Remember the Mobile Devices

           There is probably no topic of contention that I encounter more as an IT security consultant and auditor than mobile device security. People and organizations just don’t want to secure themselves against mobile devices. The excuses are numerous:

·        Regulating employee mobile devices will lower morale.

·        Employees will think we are spying on them.

·        Other organizations allow their employees to use mobile devices freely.

·        No one worries about mobile device security anymore.

I have even heard many of these statements from other information security professionals, including the last statement.

DON’T BE FOOLED!

Mobile devices are a serious risk to your organization. I have appeared on the news three times in the last few years to speak about attacks and threats targeting mobile devices. Two of those times were specifically about attacks targeting iPhones and Apple devices. Perhaps, for this reason, I was particularly alarmed by a recent conversation that I had with a Chief Technology Officer (CTO) while auditing their environment.

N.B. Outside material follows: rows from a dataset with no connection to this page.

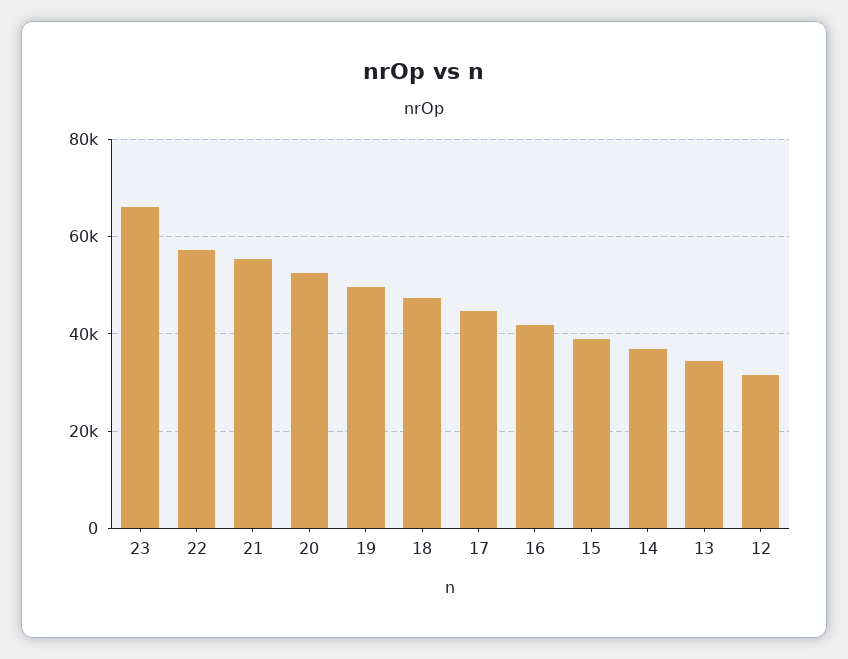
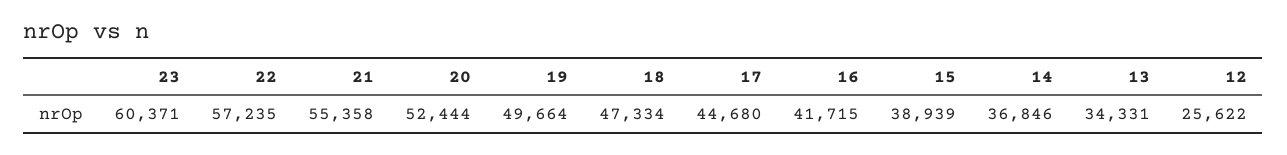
  {
-   "23": 66000,
+   "23": 60371,
    "22": 57235,
    "21": 55358,
    "20": 52444,
    "19": 49664,
    "18": 47334,
    "17": 44680,
    "16": 41715,
    "15": 38939,
    "14": 36846,
    "13": 34331,
-   "12": 32000
+   "12": 25622
  }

The CTO revealed that the company issued mobile devices to employees that allowed employees to connect to their network. He also revealed that the company did not have any mobile device policy or Mobile Device Management (MDM) solution. However, he quickly justified this oversight with the explanation: "But, the phones are iPhones, so we don't need to secure them." While the statement is a testament to the success of iPhone marketing campaigns, as any mobile device penetration tester knows, the statement is far from true.

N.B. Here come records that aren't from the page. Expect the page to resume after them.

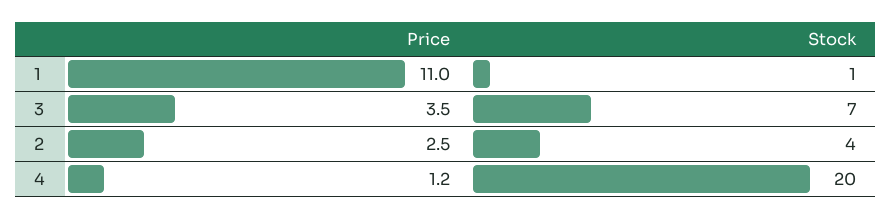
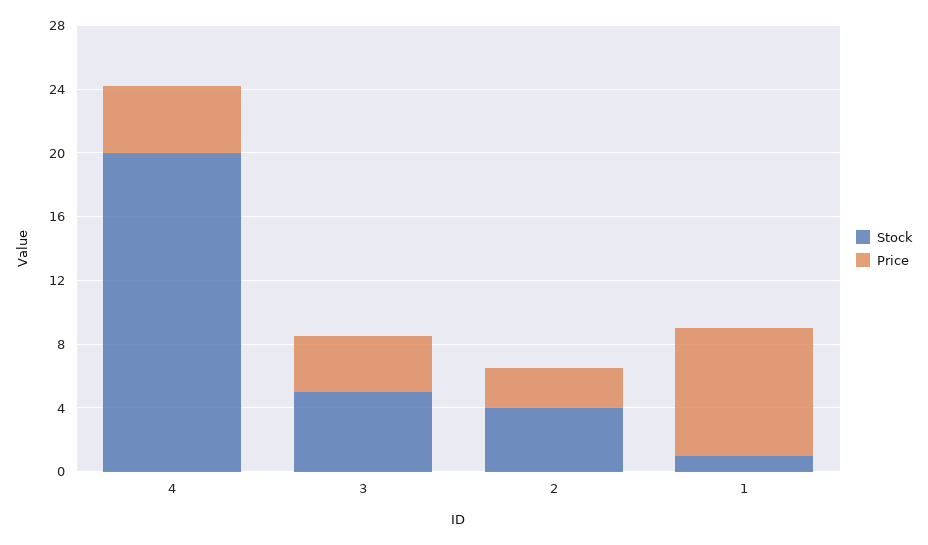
  {
    "Price": {
-     "1": 11,
+     "1": 8,
      "3": 3.5,
      "2": 2.5,
-     "4": 1.2
+     "4": 4
    },
    "Stock": {
      "1": 1,
-     "3": 7,
+     "3": 5,
      "2": 4,
      "4": 20
    }
  }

In fact, just yesterday, a group of researchers found that iPhones are susceptible to an attack that can install malware on the device without the user doing anything. The phone doesn't even need to be on. Furthermore, this flaw is present in the device's hardware, meaning it can't be fixed by a software update. The weakness is similar to the T2 Security Chip vulnerability that allows an attacker to gain full privileges on an iPhone simply by connecting the phone with a USB cord to a computer running the proper software. Both vulnerabilities are hardware flaws that cannot be fixed with a software patch.

Exploits against iPhone devices are becoming very common, as Apple has already had to release three emergency patches for remote code execution vulnerabilities in just the last five months. The growing flood of attacks against Apple devices recently forced the US Cybersecurity and Infrastructure Security Agency (CISA) to issue directives ordering all employees to patch their Apple devices against the surge of attacks.

What does this mean for you?

Cybercriminals know the easiest way to gain access to an organization and their data involves attacking the company indirectly. They have demonstrated that they are more than willing to hack the home networks of remote employees and CEOs to get around an organization's security controls. They will have no qualms about using compromised mobile devices, like cell phones, to achieve the same goal.

Organizations need to take steps to protect company-issued mobile devices against compromise. They also need to protect themselves against the dangers and risks of employee-owned mobile devices. If your organization is unsure if they are protected against these risks, hire a security consultant, penetration tester, or auditor to assess your environment and identify the risks present in your mobile device program.